NEWSMAKERS


NEWSMAKERS

No charges in battery complaint against Chris Brown in Vegas

LAS VEGAS

Authorities in Las Vegas say R&B singer Chris Brown won’t be charged with a crime based on a woman’s complaint about a New Year’s weekend altercation in a casino resort hotel room.

Clark County District Attorney Steve Wolfson said Monday that he met Wednesday with detectives who investigated the Jan. 2 complaint, and they decided there wasn’t enough evidence to seek misdemeanor battery and theft charges.

Police Officer Laura Meltzer characterized the case as suspended.

Police had said the woman complained that Brown hit her and took her cellphone when she tried to snap his photo during a private party in a room at the Palms Casino Resort.

Brown’s publicist, Nicole Perna, didn’t immediately respond to messages. She had called the woman’s account “unequivocally untrue” and a fabrication.

Brown, 26, was in town after performing New Year’s Eve at Drai’s nightclub at The Cromwell Las Vegas.

He completed five years of felony probation last year after pleading guilty to felony assault in a February 2009 attack on his then-girlfriend Rihanna in Los Angeles.

Publisher rejects criticism of decision to pull slavery book

NEW YORK

The publisher Scholastic is rejecting criticism by two leading advocates for free expression that it committed self-censorship in halting distribution of a picture book about slavery.

The National Coalition Against Censorship and the PEN American Center last week chided the publisher for pulling “A Birthday Cake for George Washington,” which had been attacked widely for its depiction of smiling slaves. The two organizations called the decision “a shocking and unprecedented case of self-censorship.”

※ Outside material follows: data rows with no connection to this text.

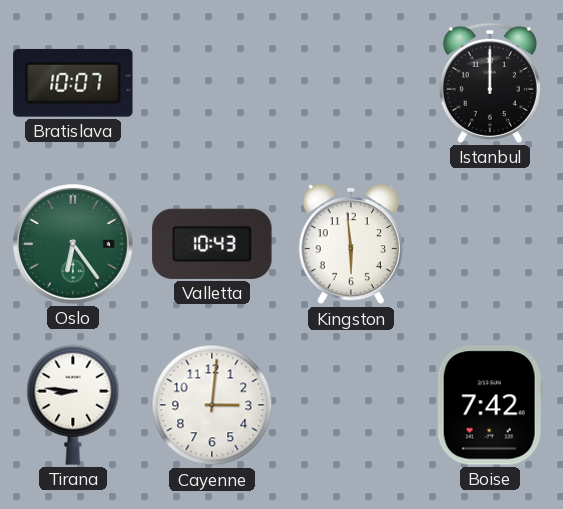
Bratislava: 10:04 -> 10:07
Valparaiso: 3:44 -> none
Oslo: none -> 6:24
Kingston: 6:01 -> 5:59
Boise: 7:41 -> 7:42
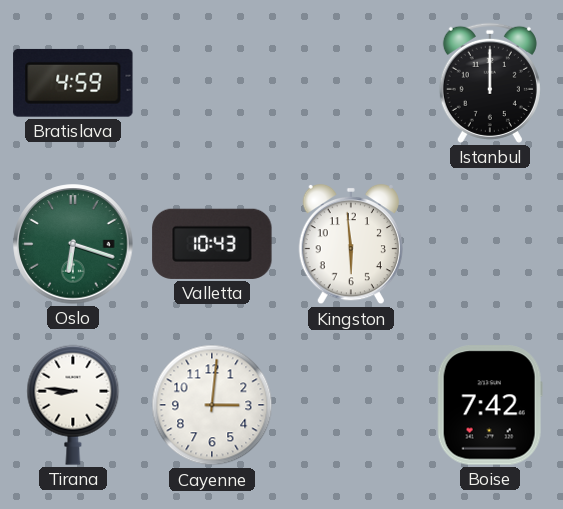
Bratislava: 10:07 -> 4:59
Oslo: 6:24 -> 6:18
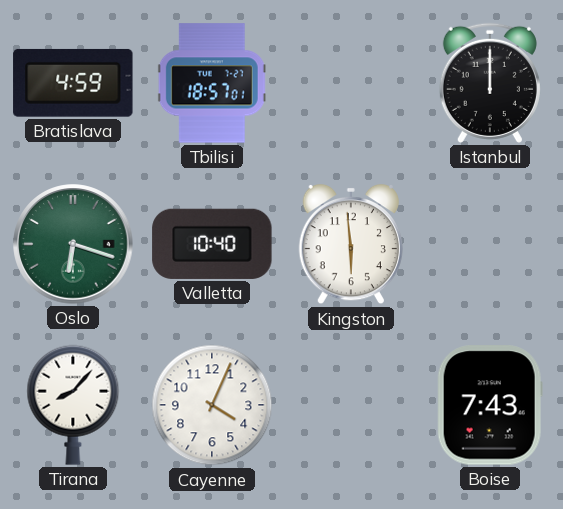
Tbilisi: none -> 18:57
Valletta: 10:43 -> 10:40
Tirana: 8:46 -> 8:07
Cayenne: 3:01 -> 4:04
Boise: 7:42 -> 7:43
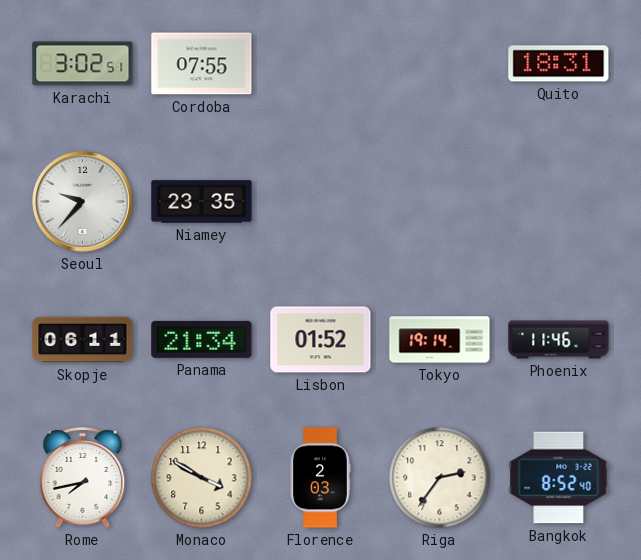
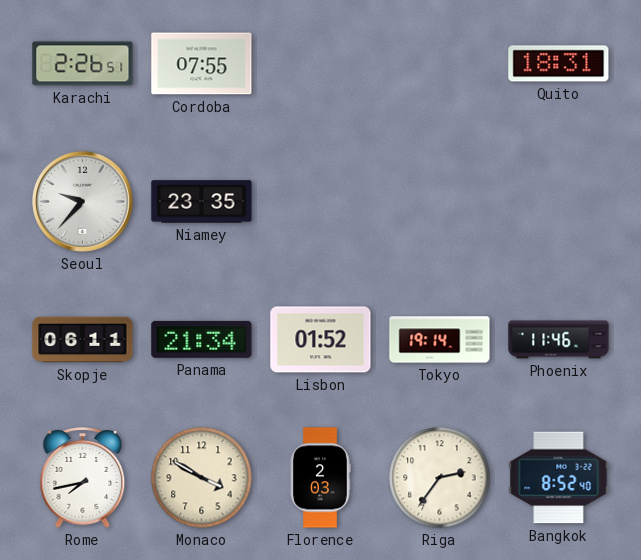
Karachi: 3:02 -> 2:26
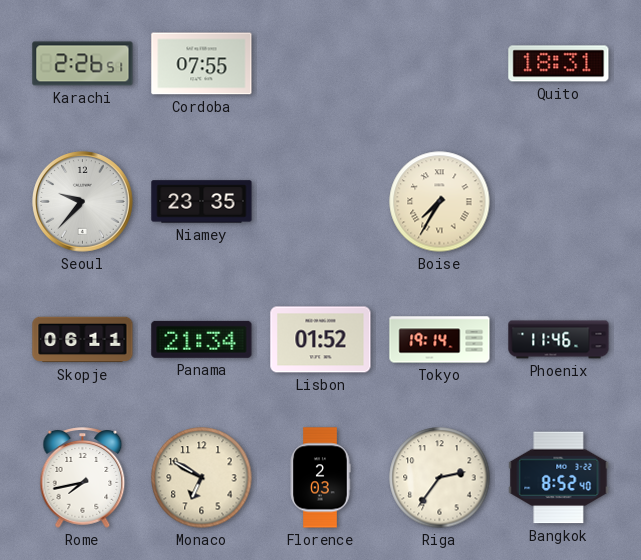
Boise: none -> 7:35
Monaco: 3:50 -> 6:50
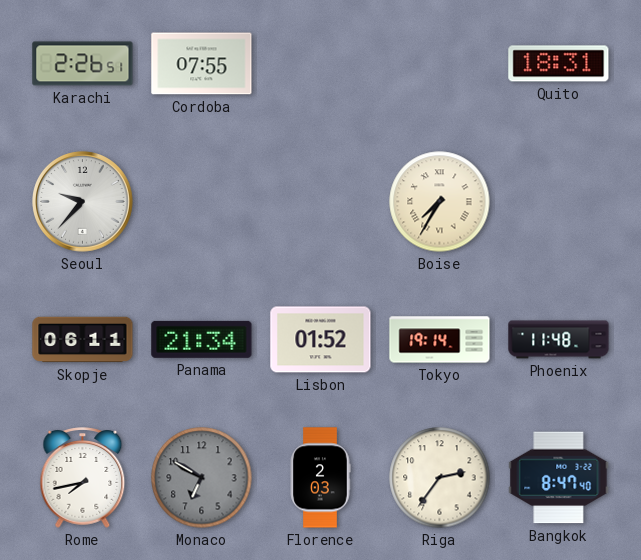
Niamey: 23:35 -> none
Phoenix: 11:46 -> 11:48
Monaco dial: cream -> grey
Bangkok: 8:52 -> 8:47
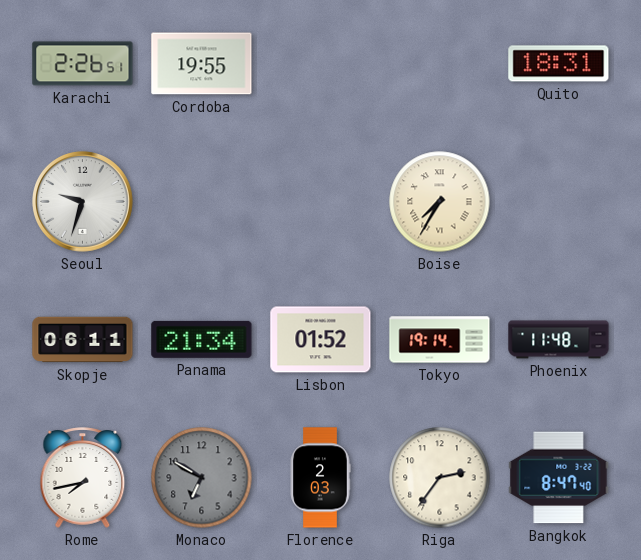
Cordoba: 07:55 -> 19:55
Seoul: 9:37 -> 9:33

On Monday, Scholastic released a statement saying that PEN and the NCAC “apparently did not correctly read” the publisher’s initial announcement that it was withdrawing “A Birthday Cake for George Washington.”

Scholastic said that the failure to meet company standards “for appropriate presentation of complex subject matter” was the reason for pulling the book, not any criticism.